Question

Solve for x and y:
 $ 99x+101y=499 $
 $ 101x+99y=501 $

Answer 1

Hint: A pair of simultaneous linear equations in two variables can be solved by either Cramer's rule, by elimination, or by substitution.
In order to eliminate one of the variables, make its coefficients equal in both the equations by multiplying / dividing the equations by some number, and then add / subtract the resulting equations.
In order to avoid the lengthy multiplications, add and subtract both the equations to get two new equations with smaller coefficients.

Complete step by step answer:
The given pair of simultaneous equations is:
 $ 99x+101y=499 $ ... (1)
 $ 101x+99y=501 $ ... (2)
On adding the equations (1) and (2), we get:
 $ 200x+200y=1000 $
Dividing all the terms by 200, gives us:
⇒ $ x+y=5 $ ... (3)
On subtracting equation (1) from equation (2), we get:
 $ 2x-2y=2 $
Dividing all the terms by 2, gives us:
⇒ $ x-y=1 $ ... (4)
Since the coefficient of y are equal and of opposite sign, adding equations (3) and (4) will give us:
 $ 2x=6 $
⇒ $ x=3 $
And, substituting this value of x in equation (3) [or equation (4)] gives us:
 $ 3+y=5 $
⇒ $ y=2 $
∴ The solution of the given system of equations is $ x=3 $ and $ y=2 $ .
Check:
 $ 99\times 3+101\times 2 $
= $ (100-1)\times 3+(100+1)\times 2 $
= $ 300-3+200+2 $
= 499
And,
 $ 101\times 3+99\times 2 $
= $ (100+1)\times 3+(100-1)\times 2 $
= $ 300+3+200-2 $
= 501

Note: The solutions to the equations $ {{a}_{1}}x+{{b}_{1}}y={{c}_{1}} $ and $ {{a}_{2}}x+{{b}_{2}}y={{c}_{2}} $ can be determined using Cramer's rule:
 $ D=\left| \begin{matrix} {{a}_{1}} & {{a}_{2}} \\ {{b}_{1}} & {{b}_{2}} \\ \end{matrix} \right| $ , $ {{D}_{x}}=\left| \begin{matrix} {{c}_{1}} & {{c}_{2}} \\ {{b}_{1}} & {{b}_{2}} \\ \end{matrix} \right| $ , $ {{D}_{y}}=\left| \begin{matrix} {{a}_{1}} & {{a}_{2}} \\ {{c}_{1}} & {{c}_{2}} \\ \end{matrix} \right| $ .
The values of the variables x and y are given by: $ x=\dfrac{{{D}_{x}}}{D} $ and $ y=\dfrac{{{D}_{y}}}{D} $ .
If, D = 0, the system is:
Either consistent and has infinitely many solutions.
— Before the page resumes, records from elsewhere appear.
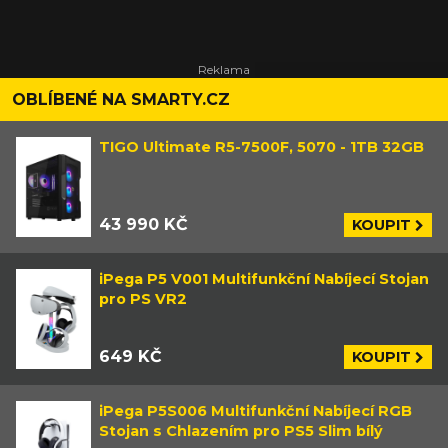
OBLÍBENÉ NA SMARTY.CZ
TIGO Ultimate R5-7500F, 5070 - 1TB 32GB
43 990 KČ
KOUPIT
iPega P5 V001 Multifunkční Nabíjecí Stojan
pro PS VR2
649 KČ
KOUPIT
iPega P5S006 Multifunkční Nabíjecí RGB
Stojan s Chlazením pro PS5 Slim bílý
In this case $ {{D}_{x}}={{D}_{y}}=0 $ .
Or it is inconsistent, i.e. it has no solutions. In this case $ {{D}_{x}}\ne 0 $ and $ {{D}_{y}}\ne 0 $ .
Consistent equations with infinitely many solutions are also known as dependent equations, because both are multiples of the same equation.